Kinetic analysis of STD-induced Mnk1 binding to wt eIF4G or its Ser1186/1188 double mutants. (A) Serum-starved, Tet-induced HEK293^eIF4G-e cells or the corresponding eIF4G(Ser1186/1188Ala) and eIF4G(Ser1186/1188Glu) mutants were pretreated for 1 h with 10 μM CGP57380 and stimulated with 0.5 nM STD as indicated. Cell lysates were processed for co-IP of Mnk1 with Flag-IP of exogenous eIF4G. IP of Flag-eIF4G and co-IP of eIF4E are included as controls. This experiment was repeated three times; a representative assay is shown. (B) Chemiluminescence quantification of the kinetics of STD-induced Mnk1-eIF4G binding shown in panel A. The quantification of the kinetics of STD-stimulated eIF4G(Ser1186) phosphorylation reflects data shown in Fig. 5B. The interval with maximum signal was set at 100%, and the signal intensities at all other time points were calculated in relation to this. The data represent average percent phosphorylation values from three independent experiments. Standard deviation values were ≤4% at 0, 2, and 5 min, ≤6% or less at 15 and 90 min, and ≤7% at 45 min. (C) Phosphorylation of Ser1232 in eIF4G occurs upon STD stimulation of cells independent of Ser1186/1188 phosphorylation. IP of Flag-eIF4G-e in serum-starved, Tet-induced HEK293 cells expressing wt eIF4G-e or eIF4G-e(Ser1186/8A). (D) Time course of STD-stimulated Mnk1 co-IP in serum-starved, Tet-induced HEK293 cells expressing the eIF4G-e variants shown. The cells were pretreated for 1 h with 10 μM CGP57380 and stimulated with 0.5 nM STD as indicated. The experiment was repeated twice with similar results. A representative assay is shown.

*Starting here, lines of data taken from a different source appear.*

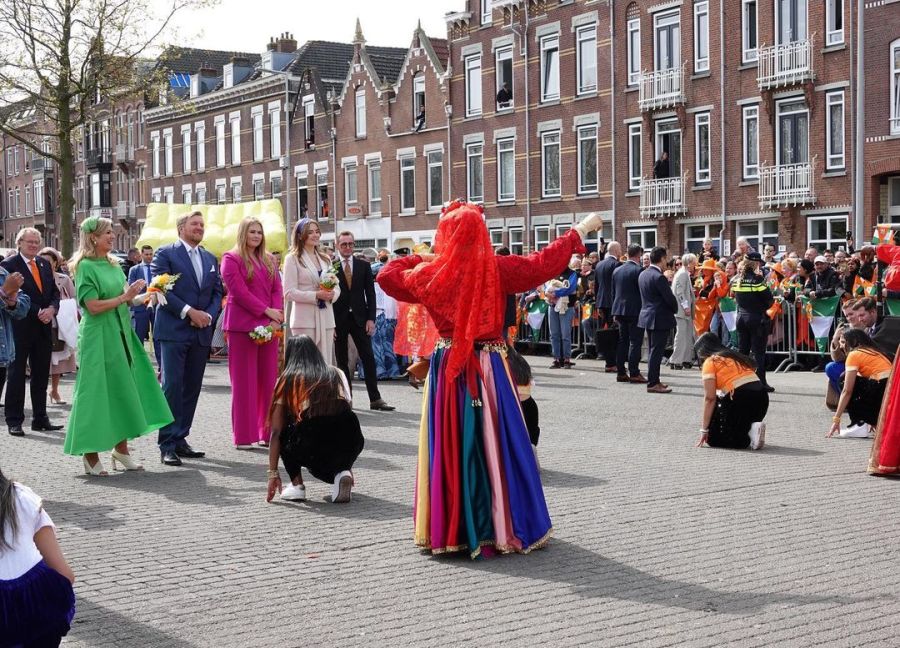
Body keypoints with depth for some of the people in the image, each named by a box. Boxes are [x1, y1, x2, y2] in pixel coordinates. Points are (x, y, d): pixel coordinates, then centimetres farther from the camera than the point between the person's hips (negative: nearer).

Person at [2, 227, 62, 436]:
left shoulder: (44, 264, 13)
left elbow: (54, 291, 13)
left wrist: (52, 309, -8)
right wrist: (37, 312, -18)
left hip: (43, 327, 6)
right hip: (20, 327, -6)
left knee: (41, 374, 10)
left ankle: (40, 419, 18)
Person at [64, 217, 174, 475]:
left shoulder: (113, 265, 13)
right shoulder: (85, 267, -9)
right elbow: (94, 306, -17)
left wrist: (139, 297, -4)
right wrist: (124, 297, -13)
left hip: (120, 335, 7)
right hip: (99, 337, -7)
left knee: (122, 391, 8)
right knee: (98, 391, -3)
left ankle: (121, 447, 16)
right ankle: (90, 454, 5)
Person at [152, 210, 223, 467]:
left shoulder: (210, 259, 17)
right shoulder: (165, 254, -1)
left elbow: (217, 292, 14)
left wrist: (209, 315, -5)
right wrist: (189, 311, -15)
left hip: (201, 332, 6)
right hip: (174, 330, -6)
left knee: (192, 387, 8)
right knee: (172, 386, -9)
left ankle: (180, 439, 15)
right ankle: (167, 445, -6)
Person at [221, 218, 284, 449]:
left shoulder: (269, 260, 17)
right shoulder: (231, 258, -1)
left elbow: (277, 290, 11)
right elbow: (239, 291, -10)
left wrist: (276, 319, -5)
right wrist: (267, 311, -12)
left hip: (269, 326, 5)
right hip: (243, 325, -5)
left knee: (268, 378, 5)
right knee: (244, 380, -2)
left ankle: (267, 432, 11)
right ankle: (244, 435, 3)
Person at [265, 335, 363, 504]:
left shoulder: (287, 379, 16)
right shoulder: (337, 373, 23)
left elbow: (276, 432, 12)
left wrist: (273, 473, 15)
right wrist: (347, 464, 38)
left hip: (312, 447, -3)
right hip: (350, 443, 3)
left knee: (285, 433, 29)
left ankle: (297, 484, 14)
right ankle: (342, 472, 8)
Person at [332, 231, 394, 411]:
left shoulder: (364, 265, 7)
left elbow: (370, 293, 6)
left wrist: (371, 319, -2)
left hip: (359, 318, 2)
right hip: (338, 320, -2)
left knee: (369, 358, -2)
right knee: (342, 361, 5)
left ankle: (375, 398, 1)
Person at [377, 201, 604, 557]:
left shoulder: (432, 273, -5)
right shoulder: (498, 269, -10)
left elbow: (388, 275, 9)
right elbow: (544, 263, -4)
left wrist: (422, 258, 16)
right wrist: (580, 231, 6)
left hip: (447, 369, 2)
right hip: (489, 368, -2)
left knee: (449, 445, 8)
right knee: (495, 444, 5)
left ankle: (447, 527, 13)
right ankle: (500, 526, 11)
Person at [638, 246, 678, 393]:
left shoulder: (643, 275, 7)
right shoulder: (659, 277, -20)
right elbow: (670, 298, -18)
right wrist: (675, 309, 2)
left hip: (647, 316, 9)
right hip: (660, 319, -9)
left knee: (653, 351, 16)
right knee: (656, 351, -5)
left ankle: (654, 380, 22)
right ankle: (653, 383, -3)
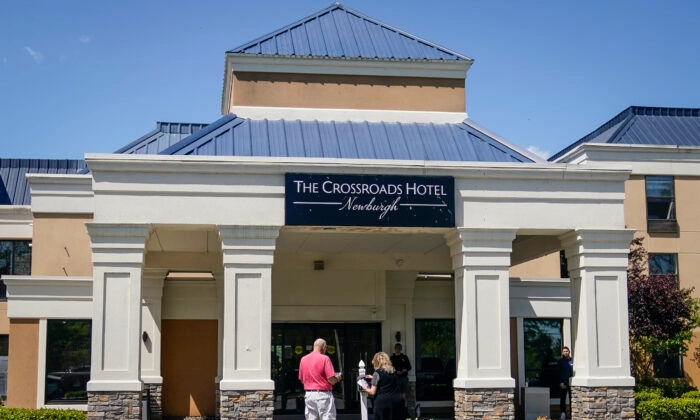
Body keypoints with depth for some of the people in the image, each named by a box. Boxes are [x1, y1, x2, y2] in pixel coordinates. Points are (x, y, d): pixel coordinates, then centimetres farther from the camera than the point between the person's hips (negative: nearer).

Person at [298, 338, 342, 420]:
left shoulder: (303, 359, 8)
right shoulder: (324, 358, -9)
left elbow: (302, 380, 13)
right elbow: (331, 380, -13)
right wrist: (337, 378, 7)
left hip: (308, 394, 5)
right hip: (323, 394, -5)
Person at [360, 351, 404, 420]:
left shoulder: (377, 373, -5)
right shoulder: (393, 372, 11)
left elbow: (372, 392, -5)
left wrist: (365, 388, 15)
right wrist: (373, 378, 40)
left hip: (383, 402, -5)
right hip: (397, 400, 5)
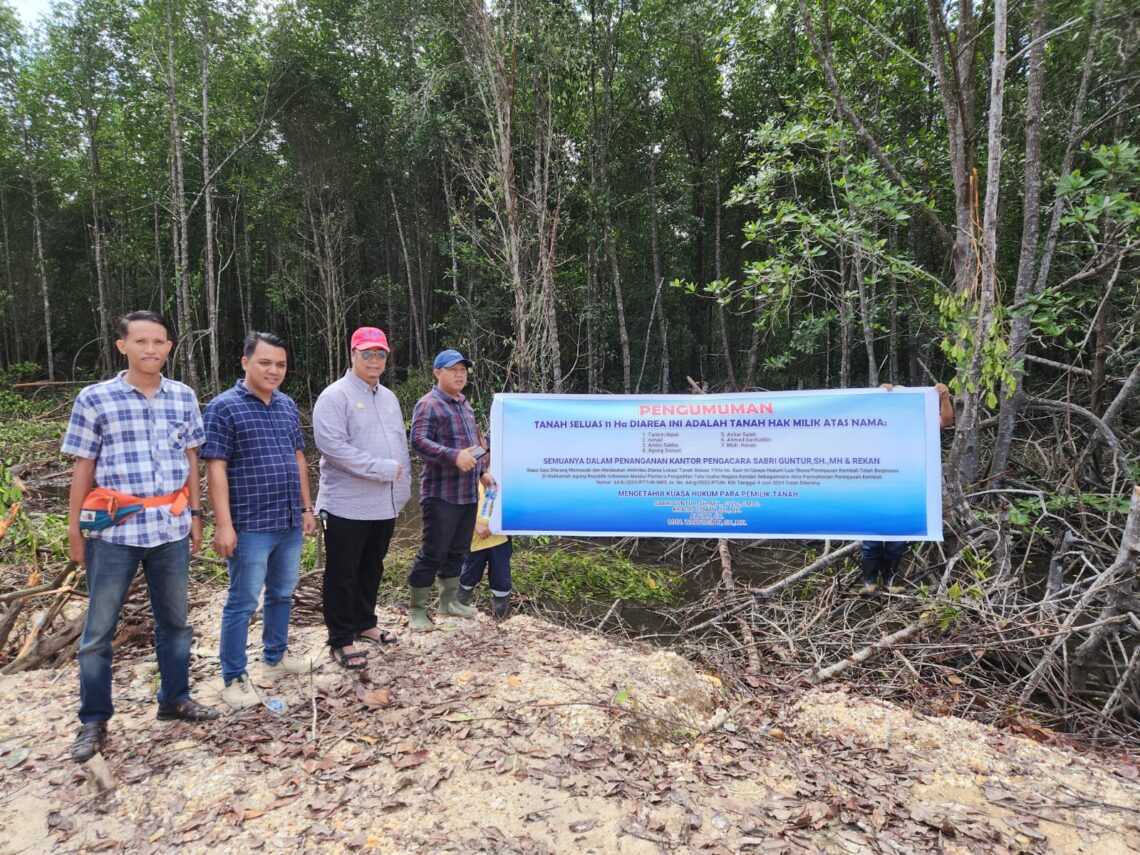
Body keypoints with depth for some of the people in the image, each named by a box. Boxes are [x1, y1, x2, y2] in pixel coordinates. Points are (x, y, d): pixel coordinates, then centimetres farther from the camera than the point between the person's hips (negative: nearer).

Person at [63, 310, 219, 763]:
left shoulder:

Proposed schematic model of eIF4G binding to Mnk1 upon PKCα-dependent Ser1186 phosphorylation (22). Linear (A) and three-dimensional (B) domain/motif organization of eIF4G. Mnk1 binding to AA box 2 (gray) and the position of Ser1186 in the interdomain linker of eIF4G are indicated. The three-dimensional structure depicts the mutual orientation of eIF4G/eIF4A and eIF4H structured domains; the interdomain linker is reconstructed based on topology analyses of the helicase complex with eIF4G (22). AA boxes 1 and 2 are represented as filled black and gray circles, respectively. The position of Ser1186 in the interdomain linker suggests a possible role in controlling access to AA box 2 and the Mnk1 binding site in eIF4G. (C) Structure-based sequence alignment of AA box 1 with the eIF4G interdomain linker in the vicinity of the PKCα phosphorylation site (Ser1186; asterisk). Solvent-exposed acidic residues in AA box 1 (gray boxes) and positively charged amino acids in the interdomain linker (open boxes) are indicated. Solvent-exposed aromatic residues Tyr1551 and Trp1564 in AA box 1 (2) are shown in black boxes.